From the data that follows, copy every line holding the string "technology".
"""
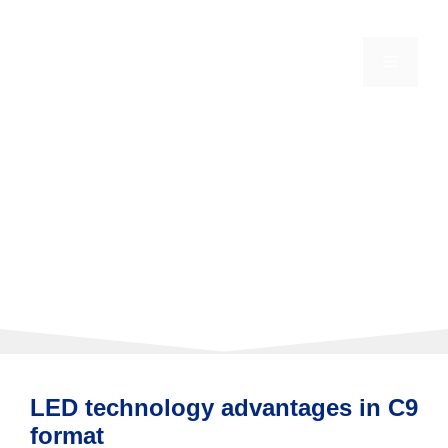
Skip
to
content
MENU
LED C9 Christmas
Lights
LED technology advantages in C9
format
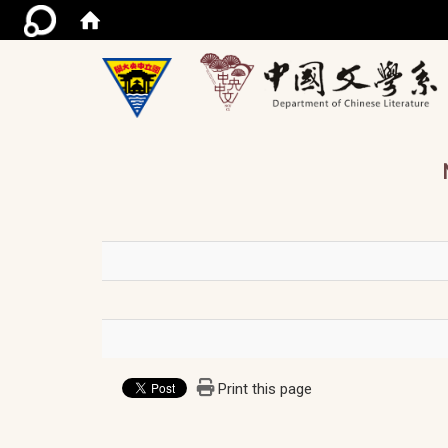
/ac
Print this page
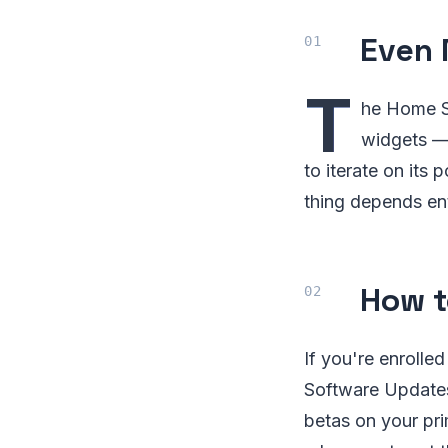
Even 
T
he Home S
widgets — 
to iterate on its
thing depends ent
How t
If you're enrolle
Software Updates.
betas on your pri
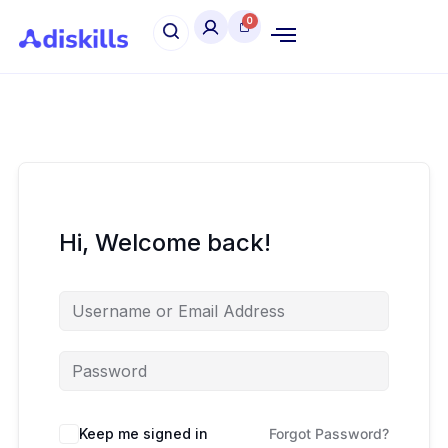
Hi, Welcome back!
Keep me signed in
Forgot Password?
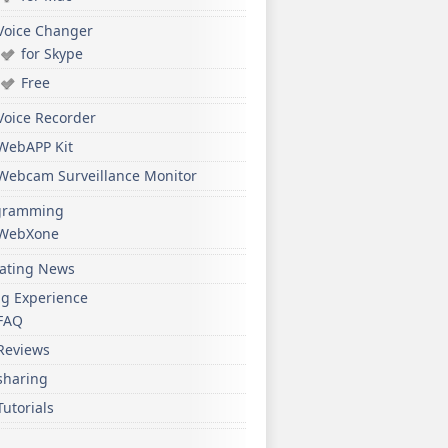
Voice Changer
for Skype
Free
Voice Recorder
WebAPP Kit
Webcam Surveillance Monitor
gramming
WebXone
ating News
ng Experience
FAQ
Reviews
sharing
Tutorials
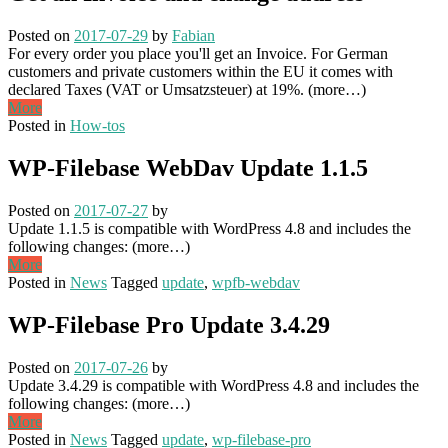
Posted on
2017-07-29
by
Fabian
For every order you place you'll get an Invoice. For German
customers and private customers within the EU it comes with
declared Taxes (VAT or Umsatzsteuer) at 19%. (more…)
More
Posted in
How-tos
WP-Filebase WebDav Update 1.1.5
Posted on
2017-07-27
by
Update 1.1.5 is compatible with WordPress 4.8 and includes the
following changes: (more…)
More
Posted in
News
Tagged
update
,
wpfb-webdav
WP-Filebase Pro Update 3.4.29
Posted on
2017-07-26
by
Update 3.4.29 is compatible with WordPress 4.8 and includes the
following changes: (more…)
More
Posted in
News
Tagged
update
,
wp-filebase-pro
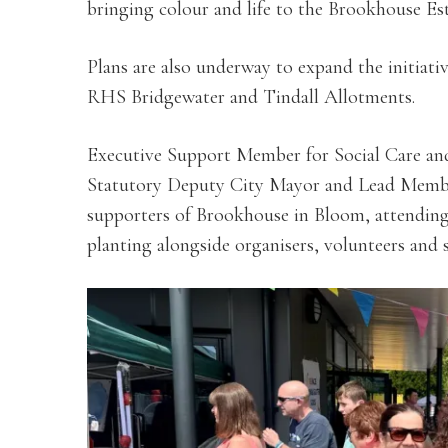
bringing colour and life to the Brookhouse Est
Plans are also underway to expand the initiativ
RHS Bridgewater and Tindall Allotments.
Executive Support Member for Social Care an
Statutory Deputy City Mayor and Lead Memb
supporters of Brookhouse in Bloom, attending
planting alongside organisers, volunteers and 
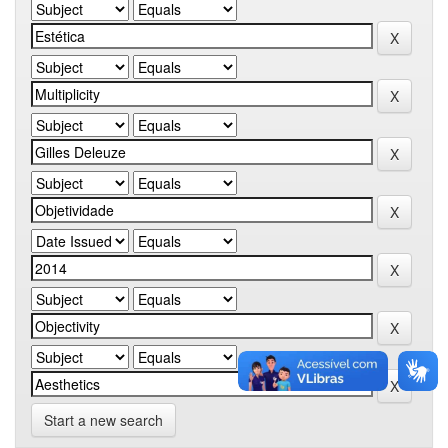
Start a new search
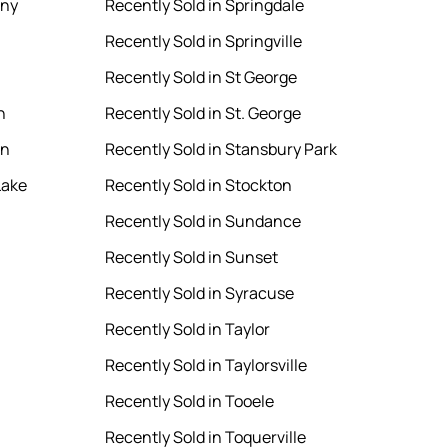
ony
Recently Sold in Springdale
Recently Sold in Springville
Recently Sold in St George
n
Recently Sold in St. George
en
Recently Sold in Stansbury Park
Lake
Recently Sold in Stockton
Recently Sold in Sundance
Recently Sold in Sunset
Recently Sold in Syracuse
Recently Sold in Taylor
Recently Sold in Taylorsville
Recently Sold in Tooele
Recently Sold in Toquerville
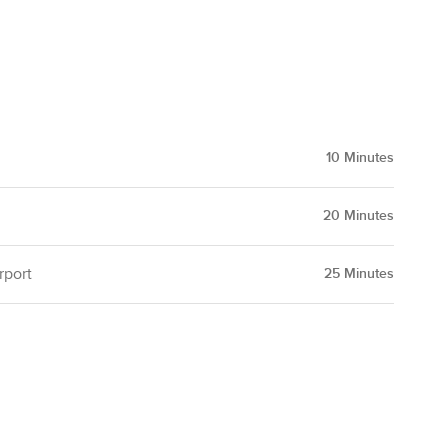
10
Minutes
20
Minutes
rport
25
Minutes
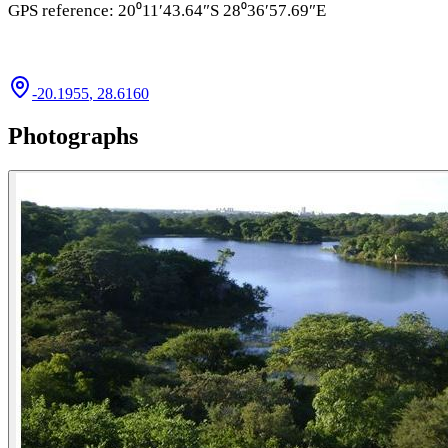
GPS reference: 20⁰11′43.64″S 28⁰36′57.69″E
-20.1955
,
28.6160
Photographs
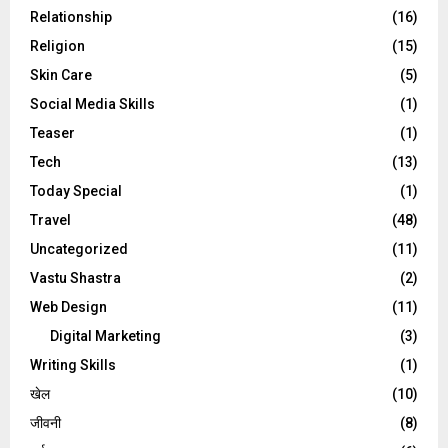
Relationship
(16)
Religion
(15)
Skin Care
(5)
Social Media Skills
(1)
Teaser
(1)
Tech
(13)
Today Special
(1)
Travel
(48)
Uncategorized
(11)
Vastu Shastra
(2)
Web Design
(11)
Digital Marketing
(3)
Writing Skills
(1)
खेल
(10)
जीवनी
(8)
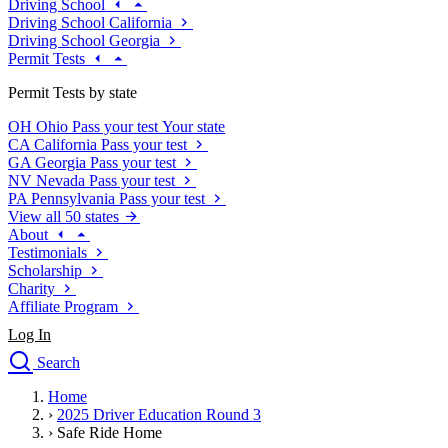
Driving School
Driving School California
Driving School Georgia
Permit Tests
Permit Tests by state
OH
Ohio
Pass your test
Your state
CA
California
Pass your test
GA
Georgia
Pass your test
NV
Nevada
Pass your test
PA
Pennsylvania
Pass your test
View all 50 states
About
Testimonials
Scholarship
Charity
Affiliate Program
Log In
Search
close
Home
Drivers Ed
›
2025 Driver Education Round 3
Traffic School Online
›
Safe Ride Home
Defensive Driving Courses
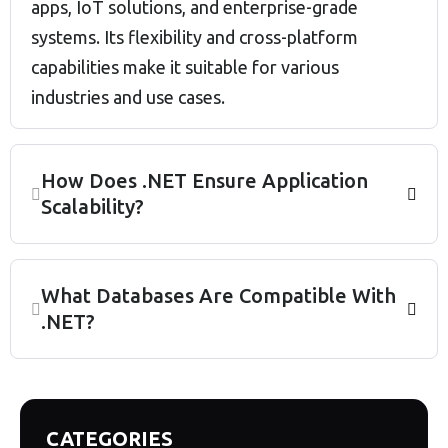
apps, IoT solutions, and enterprise-grade
systems. Its flexibility and cross-platform
capabilities make it suitable for various
industries and use cases.
How Does .NET Ensure Application
Scalability?
What Databases Are Compatible With
.NET?
CATEGORIES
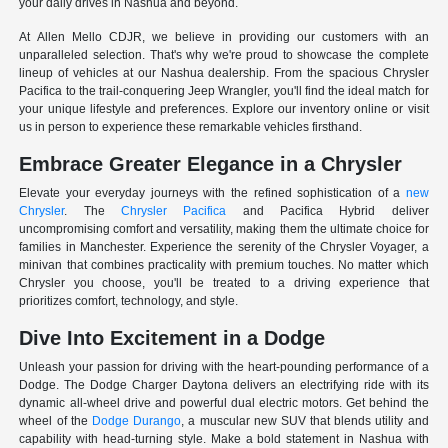
your daily drives in Nashua and beyond.
At Allen Mello CDJR, we believe in providing our customers with an
unparalleled selection. That's why we're proud to showcase the complete
lineup of vehicles at our Nashua dealership. From the spacious Chrysler
Pacifica to the trail-conquering Jeep Wrangler, you'll find the ideal match for
your unique lifestyle and preferences. Explore our inventory online or visit
us in person to experience these remarkable vehicles firsthand.
Embrace Greater Elegance in a Chrysler
Elevate your everyday journeys with the refined sophistication of a
new
Chrysler
. The
Chrysler Pacifica
and Pacifica Hybrid deliver
uncompromising comfort and versatility, making them the ultimate choice for
families in Manchester. Experience the serenity of the Chrysler Voyager, a
minivan that combines practicality with premium touches. No matter which
Chrysler you choose, you'll be treated to a driving experience that
prioritizes comfort, technology, and style.
Dive Into Excitement in a Dodge
Unleash your passion for driving with the heart-pounding performance of a
Dodge. The Dodge Charger Daytona delivers an electrifying ride with its
dynamic all-wheel drive and powerful dual electric motors. Get behind the
wheel of the
Dodge Durango
, a muscular new SUV that blends utility and
capability with head-turning style. Make a bold statement in Nashua with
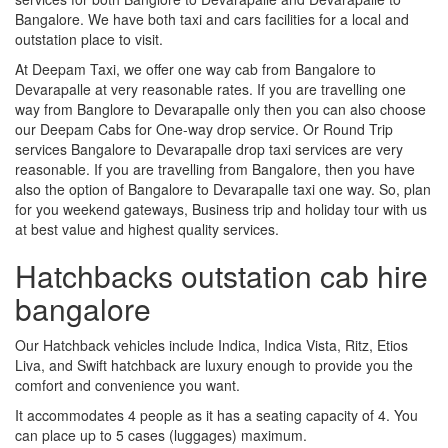
Bangalore. We have both taxi and cars facilities for a local and
outstation place to visit.
At Deepam Taxi, we offer one way cab from Bangalore to
Devarapalle at very reasonable rates. If you are travelling one
way from Banglore to Devarapalle only then you can also choose
our Deepam Cabs for One-way drop service. Or Round Trip
services Bangalore to Devarapalle drop taxi services are very
reasonable. If you are travelling from Bangalore, then you have
also the option of Bangalore to Devarapalle taxi one way. So, plan
for you weekend gateways, Business trip and holiday tour with us
at best value and highest quality services.
Hatchbacks outstation cab hire
bangalore
Our Hatchback vehicles include Indica, Indica Vista, Ritz, Etios
Liva, and Swift hatchback are luxury enough to provide you the
comfort and convenience you want.
It accommodates 4 people as it has a seating capacity of 4. You
can place up to 5 cases (luggages) maximum.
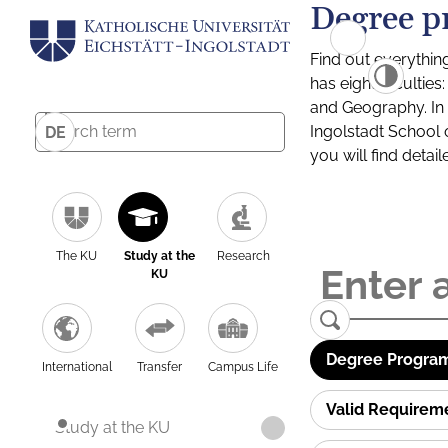
Degree p
Find out everythin
has eight facultie
and Geography. In a
Ingolstadt School 
DE
you will find detai
The KU
Study at the
Research
KU
Degree Program
International
Transfer
Campus Life
Valid Requirem
Study at the KU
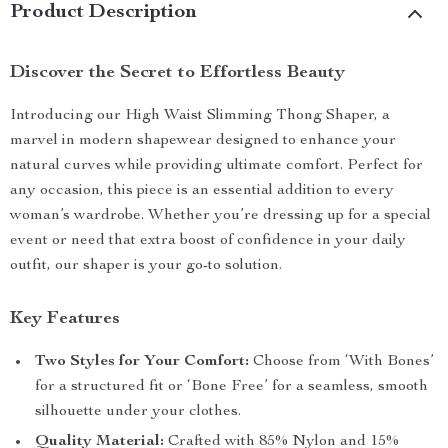
Product Description
Discover the Secret to Effortless Beauty
Introducing our High Waist Slimming Thong Shaper, a
marvel in modern shapewear designed to enhance your
natural curves while providing ultimate comfort. Perfect for
any occasion, this piece is an essential addition to every
woman’s wardrobe. Whether you’re dressing up for a special
event or need that extra boost of confidence in your daily
outfit, our shaper is your go-to solution.
Key Features
Two Styles for Your Comfort:
Choose from ‘With Bones’
for a structured fit or ‘Bone Free’ for a seamless, smooth
silhouette under your clothes.
Quality Material:
Crafted with 85% Nylon and 15%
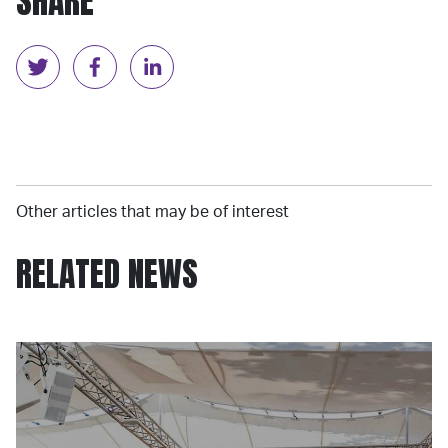
SHARE
Other articles that may be of interest
RELATED NEWS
"""
→ **YOUR RESPONSE**
LED technology advantages in C9
prioritizes comfort, technology, and style.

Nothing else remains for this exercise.